I've been working on a personal project which, beyond just making something useful for myself, I've tried to use as a way to continue finding and learning architectural lessons. One such lesson has appeared like a Kodiak bear in the middle of a bike path and I've been struggling quite mightily with it.
The problem is essentially an amalgam of issues at the intersection of dependency injection, assembly decoupling and implementation hiding (that is, implementing my public interfaces using internal classes).
At my jobs, I've typically found that various layers of an application hold their own interfaces which they publicly expose, but internally implement. Each assembly's DI code registers the internal class to the public interface. This technique prevents outside assemblies from newing-up an instance of the implementation class. However, some books I've been reading while building this solution have spoken against this. The main things that conflict with my previous thinking have to do with the DI composition root and where one should keep the interfaces for a given implementation. If I move dependency registration to a single, global composition root (as Mark Seemann suggests), then I can get away from each assembly having to run its own dependency registrations. However, the downside is that the implementation classes have to be public (allowing any assembly to instantiate them). As for decoupling assemblies, Martin Fowler instructs to put interfaces in the project with the code that uses the interface, not the one that implements it. As an example, here is a diagram he provided, and, for contrast, a diagram for how I would normally implement the same solution (okay, these aren't quite the same; kindly focus on the arrows and notice when implementation arrows cross assembly boundaries instead of composition arrows).
Martin Style
What I've normally seen
I immediately saw the advantage in Martin's diagram, that it allows the lower assemblies to be swapped out for another, given that it has a class that implements the interface in the layer above it. However, I also saw this seemingly major disadvantage: If you want to swap out the assembly from an upper layer, you essentially "steal" the interface away that the lower layer is implementing.
After thinking about it for a little bit, I decided the best way to be fully decoupled in both directions would be to have the interfaces that specify the contract between layers in their own assemblies. Consider this updated diagram:
Is this nutty? Is it right on? To me, it seems like this solves the problem of interface segregation. It doesn't, however, solve the problem of not being able to hide the implementation class as internal. Is there anything reasonable that can be done there? Should I not be worried about this?
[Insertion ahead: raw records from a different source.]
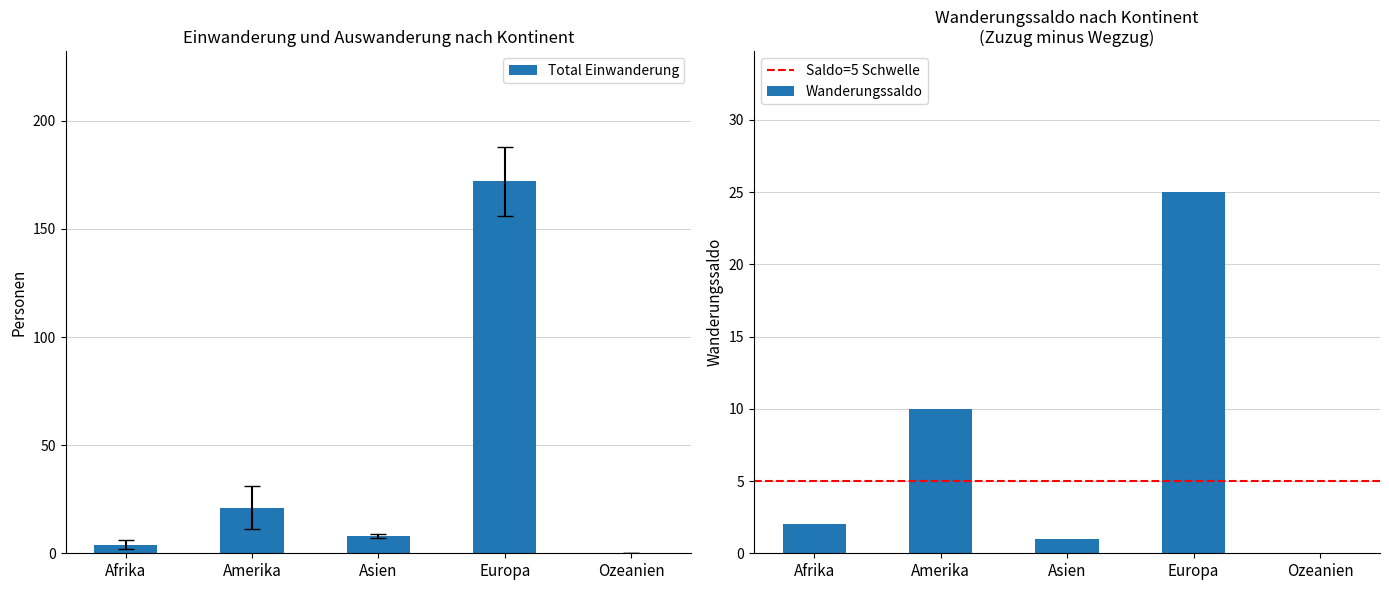

Is the value of Total Einwanderung at Ozeanien greater than the value of Total Auswanderung at Ozeanien?

No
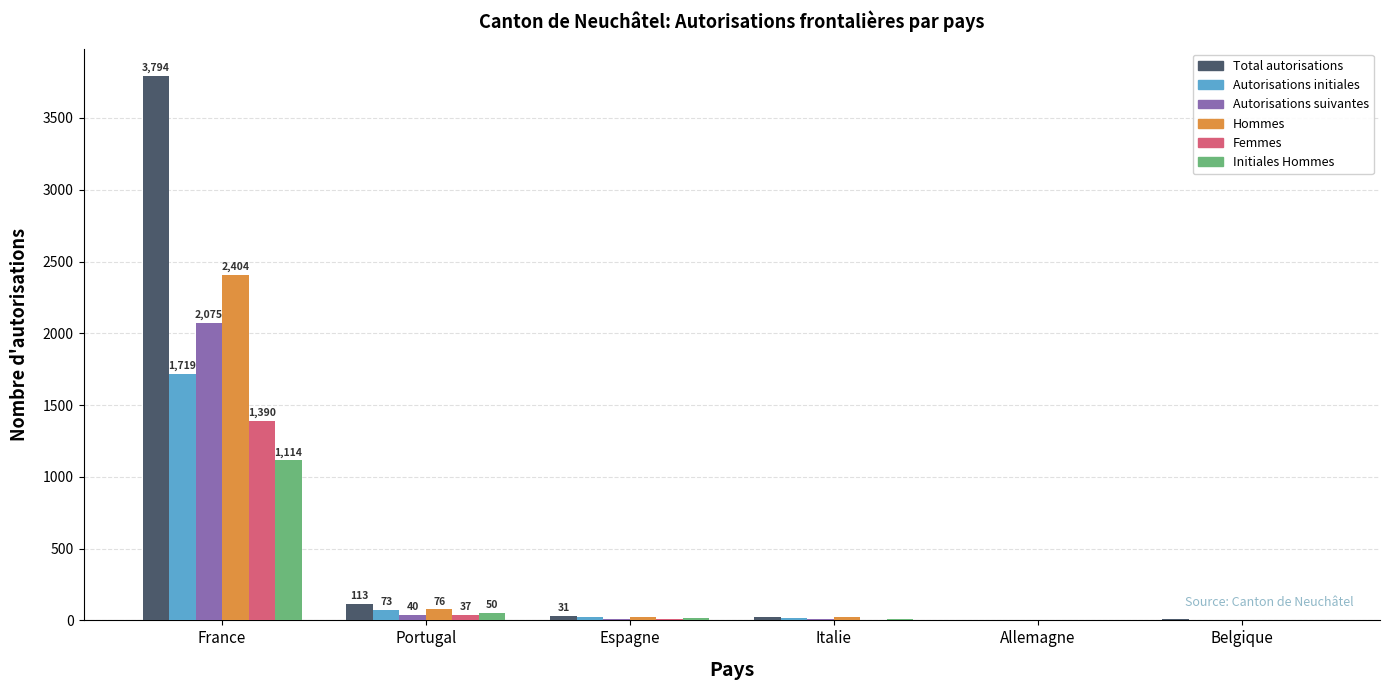

Count the number of categories in the chart.

6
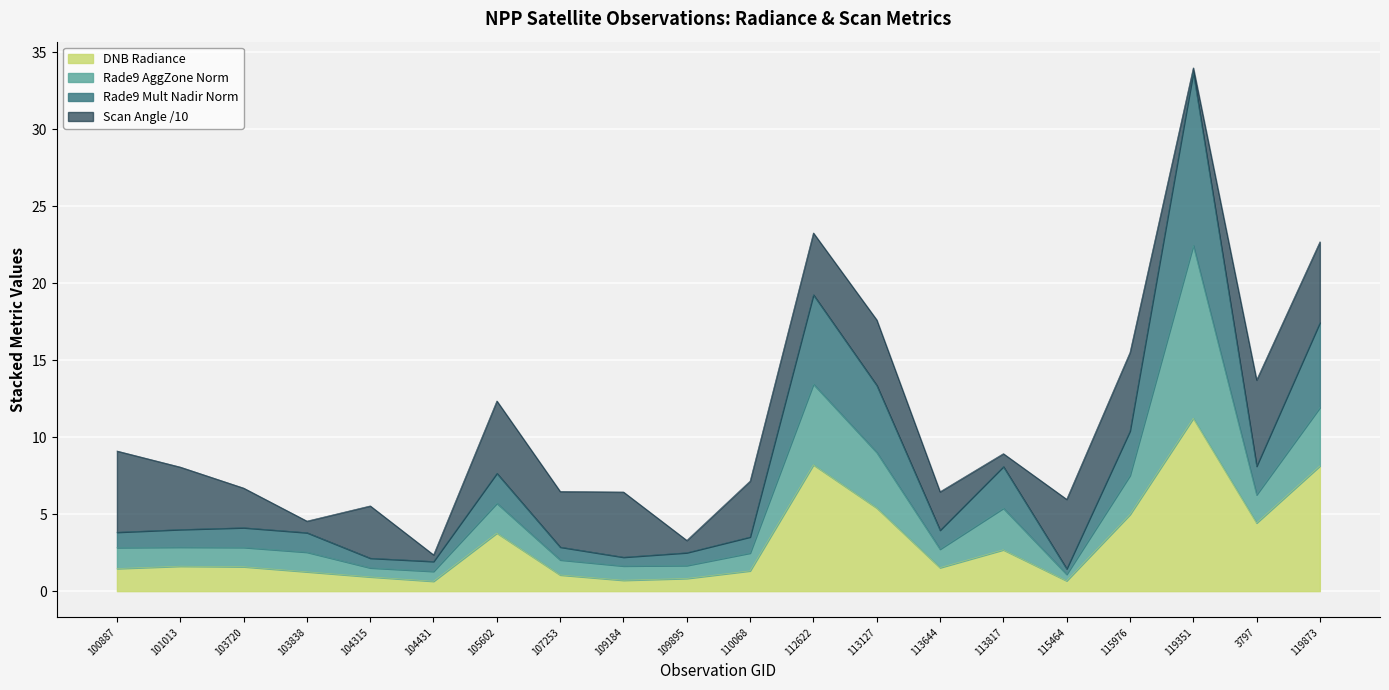

True or false: DNB Radiance has a value of 0.7 at 115464.

True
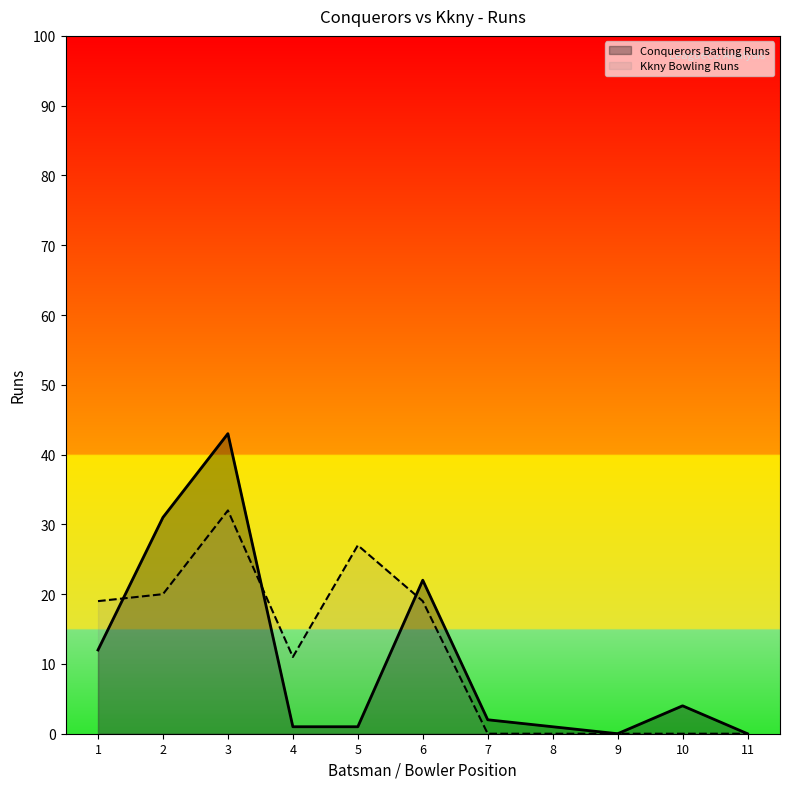

What is the average value of the Conquerors Batting Runs series?

11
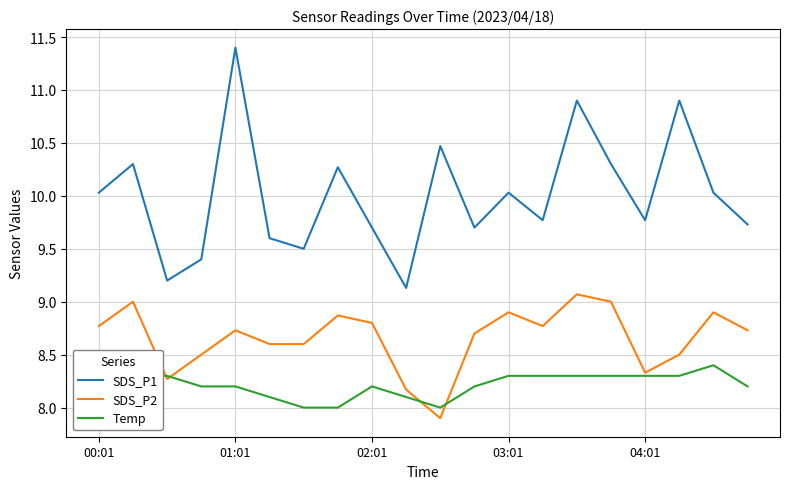

What is the lowest value of the Temp series?

8.0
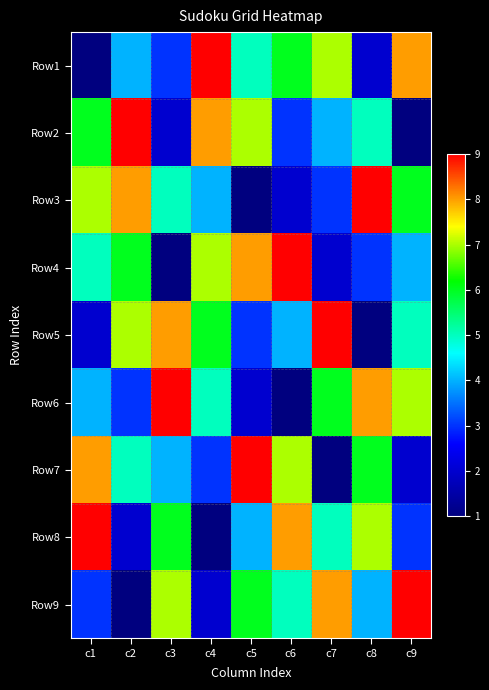

How many data points does each series have?

9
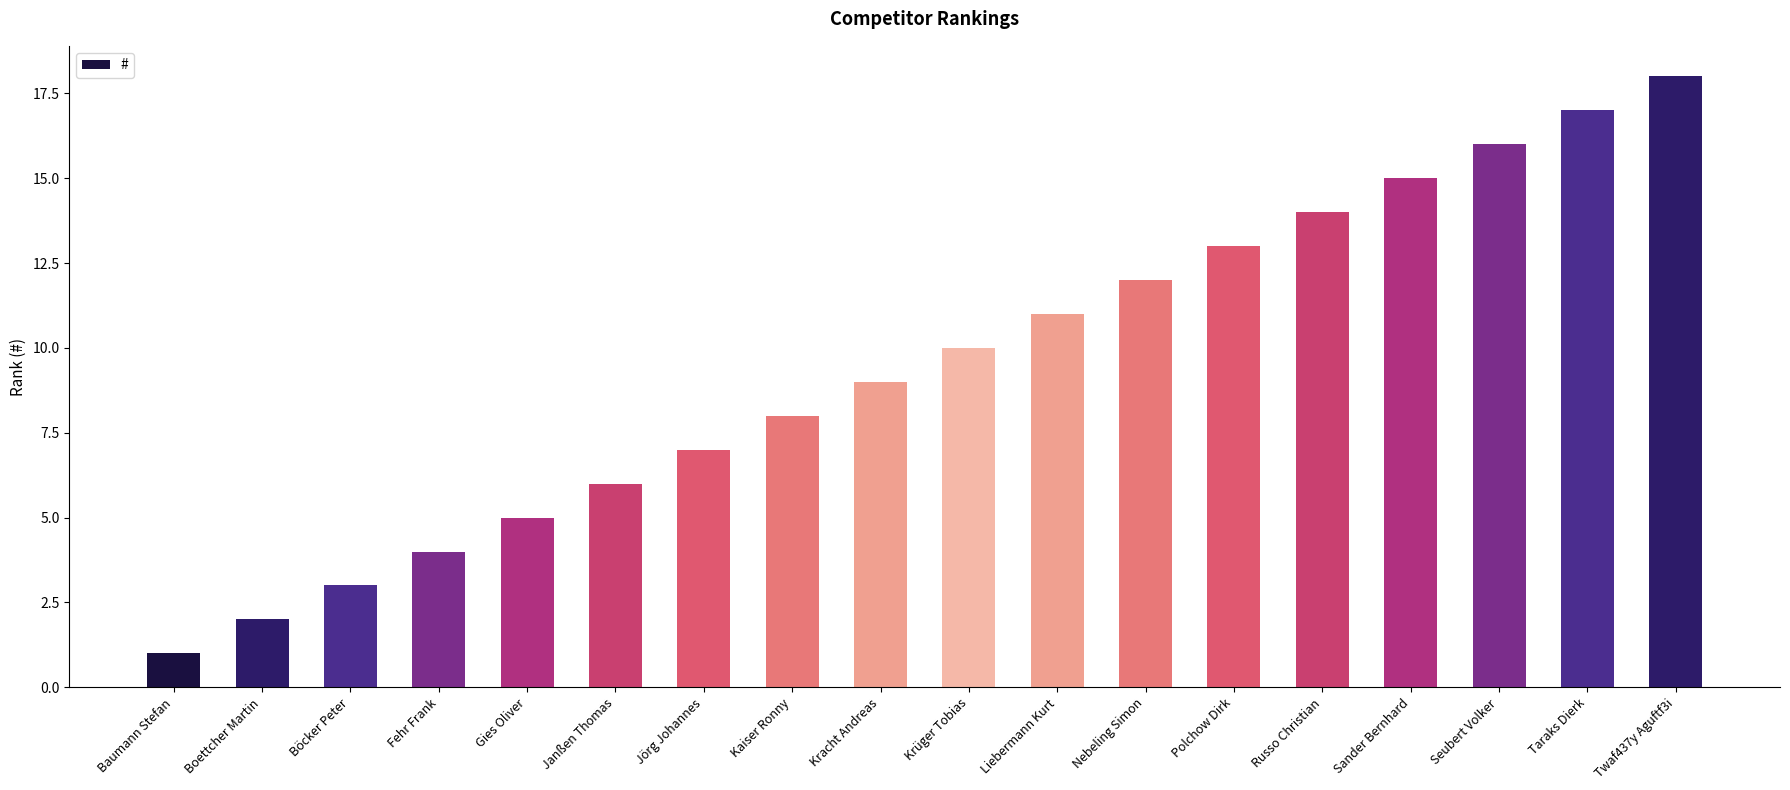

How many data points does each series have?

18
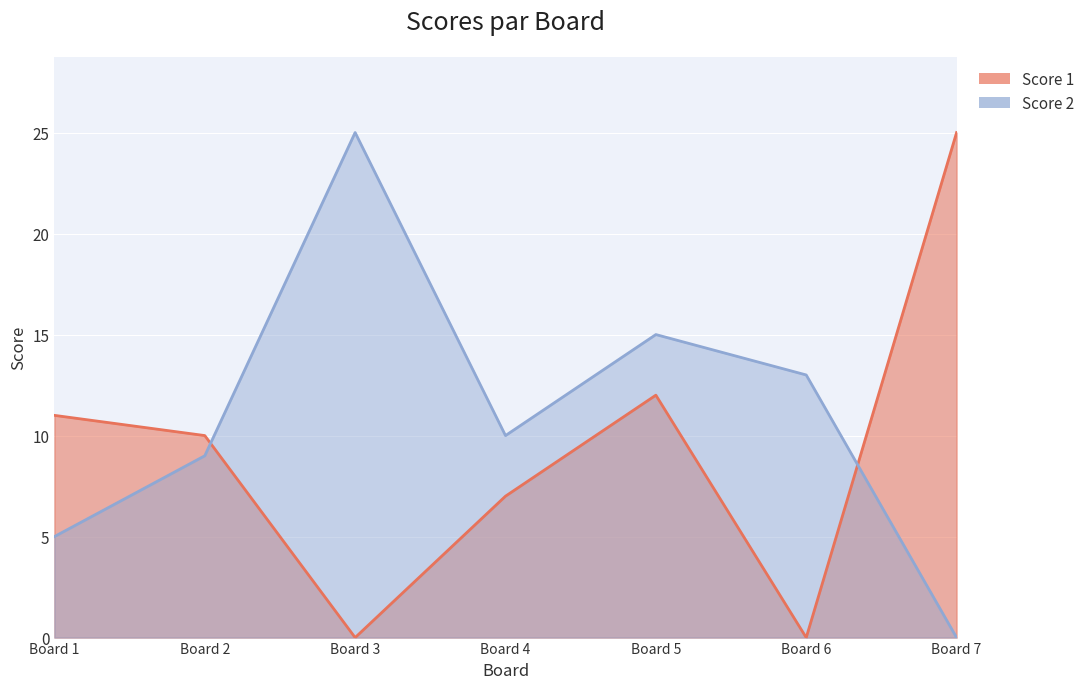

Which series ends up on top after the final intersection of Score 2 and Score 1?

Score 1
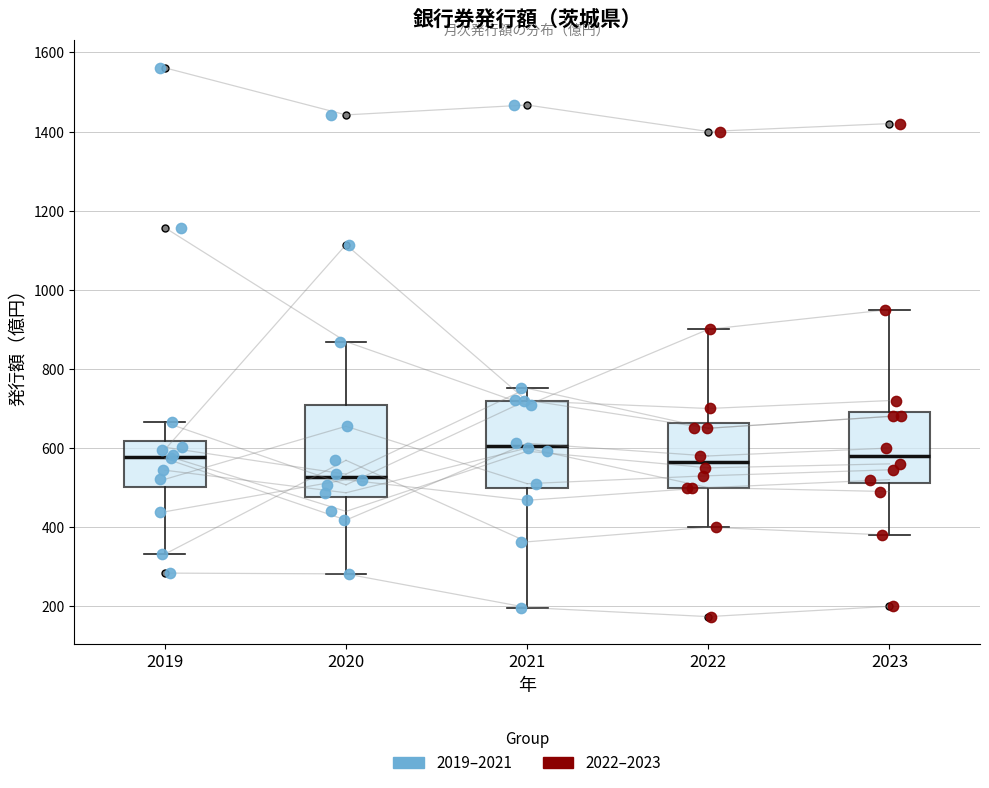

Reading left to right, read every box against the y-axis: the position of its median line, the range the box covers, and the ends of its whiskers. The values are not printed on the chart, so give them approximately, as read against the axis.

2019: median 580, box 500 to 620, whiskers 340 to 660
2020: median 520, box 480 to 700, whiskers 280 to 860
2021: median 600, box 500 to 720, whiskers 200 to 760
2022: median 560, box 500 to 660, whiskers 400 to 900
2023: median 580, box 520 to 700, whiskers 380 to 960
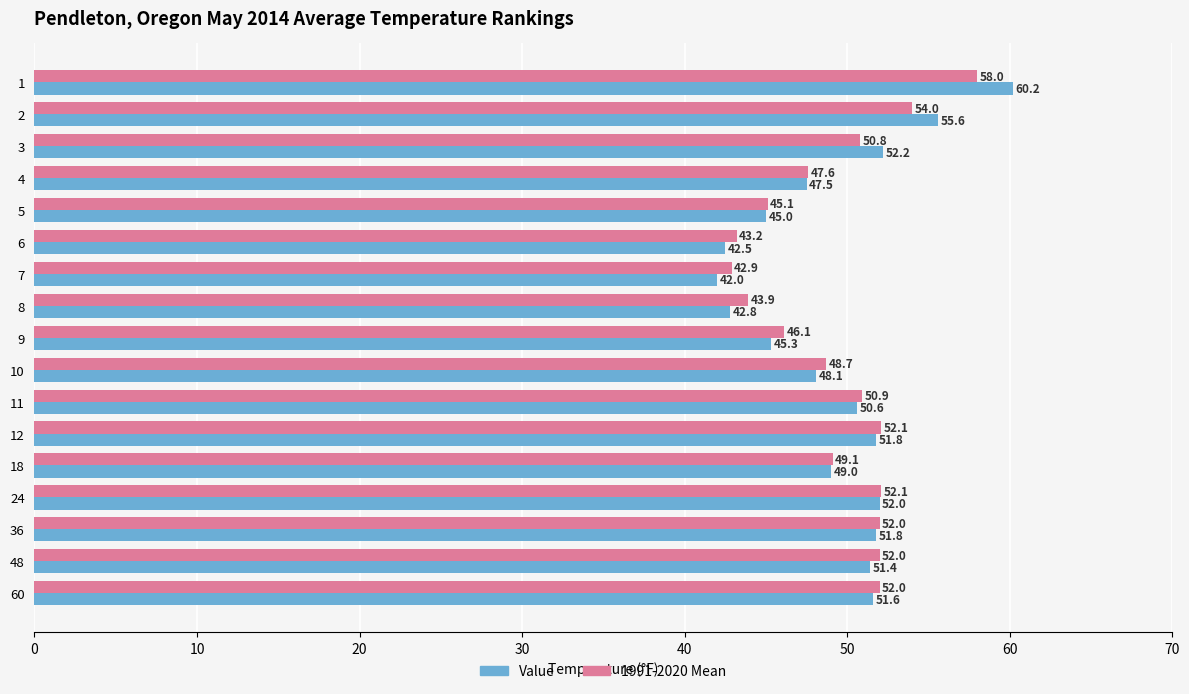

At how many categories does at least one series exceed 56?

1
One solution that I'm toying around with in my head is to have each layer implement the proxy layer's interface twice; once with a public class and once with an internal class. This way, the public class could merely wrap/decorate the internal class, like this:
Some code might look like this:
namespace MechanismProxy // Simulates Mechanism Proxy Assembly
{
public interface IMechanism
{
void DoStuff();
}
}
namespace MechanismImpl // Simulates Mechanism Assembly
{
using MechanismProxy;
// This class would be registered to IMechanism in the DI container
public class Mechanism : IMechanism
{
private readonly IMechanism _internalMechanism = new InternalMechanism();
public void DoStuff()
{
_internalMechanism.DoStuff();
}
}
internal class InternalMechanism : IMechanism
{
public void DoStuff()
{
// Do whatever
}
}
}
... of course, I'd still have to address some issues regarding constructor injection and passing the dependencies injected into the public class to the internal one. There's also the problem that outside assemblies could possibly new-up the public Mechanism... I would need a way to ensure only the DI container can do that... I suppose if I could figure that out, I wouldn't even need the internal version. Anyway, if anyone can help me understand how to overcome these architectural problems, it would be mightily appreciated.